Maylie 11-19-2012 05:51 AM

As stated a couple times above, no matter what he is abusing, addiction affects everyone the addict knows. Addiction is a progressive disease, first you take the drugs orally, then you sniff them, and then you inject them. As his tolerance grows he will continue to chase the high.

I'm really happy to see that you are reading material for you and have a counseling session planned. There is nothing you can do to help him, you can only help yourself. He has a warrent out and he is an active drug user, is this the type of life you want for yourself? If the police were to come to your house to arrest him and if they find his drugs you could be arrested along with him.

I hope you continue to work on putting yourself first. You deserve to be happy and in order to be happy you need to realize that his drug addiction isn't your problem and that there is nothing you can do about it/for him. All you can do is work on getting yourself to a healthy mind set :)

Keep reading and posting!

hugs

Maylie

Justfor1 11-19-2012 06:48 AM

Klonopin when properly prescribed is great for anxiety. It is long acting & one of the stronger benzo type drugs. The problem is addict will chew them or mix them with booze/pain meds and get higher than a kite.

redatlanta 11-19-2012 07:34 AM

MKR - I don't know how it is there in Canada but here (at least in my state) the courts to recognize addiction as a disease and are quite lenient with those who want or are trying to get clean (which would also be applicable to what they were charged with I don't imagine leniency with some charges).

As he just missed a Court date entering into a detox facility would HELP HIM with this issue.

Imagine what it would be like should he get arrested and forced into detox in jail - oh boy. That could be not only bad but really dangerous.

Perhaps you can bring that up to him - although like many his seeming to want to get off the drugs could be simple quacking.

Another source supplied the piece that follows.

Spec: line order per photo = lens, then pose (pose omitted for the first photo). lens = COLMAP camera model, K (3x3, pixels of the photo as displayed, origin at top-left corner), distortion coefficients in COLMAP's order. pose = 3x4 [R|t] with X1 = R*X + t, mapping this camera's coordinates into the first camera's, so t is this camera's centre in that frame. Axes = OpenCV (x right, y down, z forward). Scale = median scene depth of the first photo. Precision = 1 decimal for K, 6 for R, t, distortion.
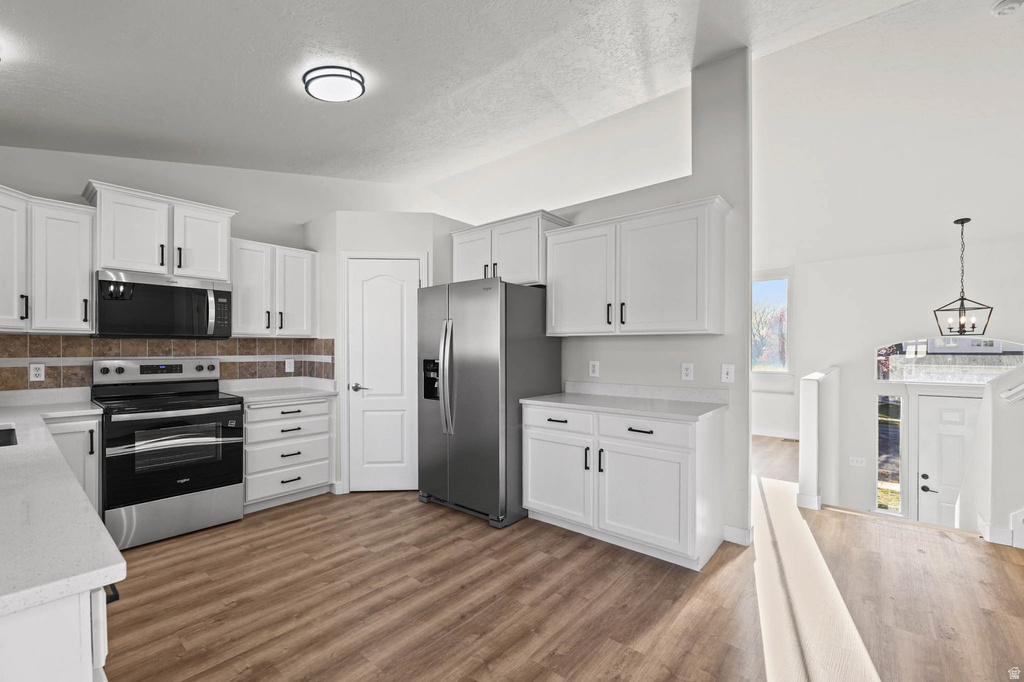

Stopping at home = really bad idea. Really bad. Detox in a hospital or facility doesn't mean laying in a room in the corner in severe withdrawal waiting it out (that's the jail/home version). They use medications to help the withdrawal symptoms and to monitor the patient. Perhaps suggestion of this to BF? I would say look yourself at facilities but I am not sure if this would be consider codie behavior. I suppose if he was serious about it and willing to go I would help him otherwise no point in wasting time.

Been there and done that listening to AH breathe. Have on several occasions back in those days been almost about to call 911 - should I should't I should I shouldn't I. No ma'am never again - I have a ways to go with healing my codependent nature (thanks al anon and SR) but I will NEVER live like that again.